Work order.
Output the entries exactly.

┌─ Input data

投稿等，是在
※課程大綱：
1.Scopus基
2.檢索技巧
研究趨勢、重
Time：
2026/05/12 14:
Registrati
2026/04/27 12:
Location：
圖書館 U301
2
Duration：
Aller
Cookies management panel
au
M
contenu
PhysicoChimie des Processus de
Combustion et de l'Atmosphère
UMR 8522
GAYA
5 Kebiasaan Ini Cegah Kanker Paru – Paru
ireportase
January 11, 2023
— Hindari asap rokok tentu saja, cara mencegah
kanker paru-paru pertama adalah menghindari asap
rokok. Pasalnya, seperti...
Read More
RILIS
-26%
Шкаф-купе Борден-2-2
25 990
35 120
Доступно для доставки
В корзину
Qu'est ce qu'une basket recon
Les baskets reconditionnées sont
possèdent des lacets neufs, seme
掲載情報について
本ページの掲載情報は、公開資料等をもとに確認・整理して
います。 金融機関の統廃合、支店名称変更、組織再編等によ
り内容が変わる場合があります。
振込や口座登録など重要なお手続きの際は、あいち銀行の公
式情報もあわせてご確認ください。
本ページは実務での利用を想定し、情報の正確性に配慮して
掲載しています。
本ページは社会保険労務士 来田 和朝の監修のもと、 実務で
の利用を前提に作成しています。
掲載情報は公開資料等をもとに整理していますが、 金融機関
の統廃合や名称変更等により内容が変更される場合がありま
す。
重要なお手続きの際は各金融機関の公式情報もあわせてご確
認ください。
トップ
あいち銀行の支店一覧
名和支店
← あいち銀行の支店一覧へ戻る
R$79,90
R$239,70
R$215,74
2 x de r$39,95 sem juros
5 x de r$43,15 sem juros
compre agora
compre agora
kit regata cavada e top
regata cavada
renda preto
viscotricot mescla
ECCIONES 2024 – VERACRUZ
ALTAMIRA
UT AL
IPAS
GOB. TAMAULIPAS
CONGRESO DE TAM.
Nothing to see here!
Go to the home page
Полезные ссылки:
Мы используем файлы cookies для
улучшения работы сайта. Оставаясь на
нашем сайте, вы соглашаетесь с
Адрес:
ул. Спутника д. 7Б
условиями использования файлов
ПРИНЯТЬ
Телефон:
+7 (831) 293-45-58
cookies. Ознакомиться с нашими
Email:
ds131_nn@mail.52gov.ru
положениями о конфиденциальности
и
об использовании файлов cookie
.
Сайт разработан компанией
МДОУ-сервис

└─

Output for this task.
投稿等，是在
※課程大綱：
1.Scopus基
2.檢索技巧
研究趨勢、重
Time：
2026/05/12 14:
Registrati
2026/04/27 12:
Location：
圖書館 U301
2
Duration：
Aller
Cookies management panel
au
M
contenu
PhysicoChimie des Processus de
Combustion et de l'Atmosphère
UMR 8522
GAYA
5 Kebiasaan Ini Cegah Kanker Paru – Paru
ireportase
January 11, 2023
— Hindari asap rokok tentu saja, cara mencegah
kanker paru-paru pertama adalah menghindari asap
rokok. Pasalnya, seperti...
Read More
RILIS
-26%
Шкаф-купе Борден-2-2
25 990
35 120
Доступно для доставки
В корзину
Qu'est ce qu'une basket recon
Les baskets reconditionnées sont
possèdent des lacets neufs, seme
掲載情報について
本ページの掲載情報は、公開資料等をもとに確認・整理して
います。 金融機関の統廃合、支店名称変更、組織再編等によ
り内容が変わる場合があります。
振込や口座登録など重要なお手続きの際は、あいち銀行の公
式情報もあわせてご確認ください。
本ページは実務での利用を想定し、情報の正確性に配慮して
掲載しています。
本ページは社会保険労務士 来田 和朝の監修のもと、 実務で
の利用を前提に作成しています。
掲載情報は公開資料等をもとに整理していますが、 金融機関
の統廃合や名称変更等により内容が変更される場合がありま
す。
重要なお手続きの際は各金融機関の公式情報もあわせてご確
認ください。
トップ
あいち銀行の支店一覧
名和支店
← あいち銀行の支店一覧へ戻る
R$79,90
R$239,70
R$215,74
2 x de r$39,95 sem juros
5 x de r$43,15 sem juros
compre agora
compre agora
kit regata cavada e top
regata cavada
renda preto
viscotricot mescla
ECCIONES 2024 – VERACRUZ
ALTAMIRA
UT AL
IPAS
GOB. TAMAULIPAS
CONGRESO DE TAM.
Nothing to see here!
Go to the home page
Полезные ссылки:
Мы используем файлы cookies для
улучшения работы сайта. Оставаясь на
нашем сайте, вы соглашаетесь с
Адрес:
ул. Спутника д. 7Б
условиями использования файлов
ПРИНЯТЬ
Телефон:
+7 (831) 293-45-58
cookies. Ознакомиться с нашими
Email:
ds131_nn@mail.52gov.ru
положениями о конфиденциальности
и
об использовании файлов cookie
.
Сайт разработан компанией
МДОУ-сервис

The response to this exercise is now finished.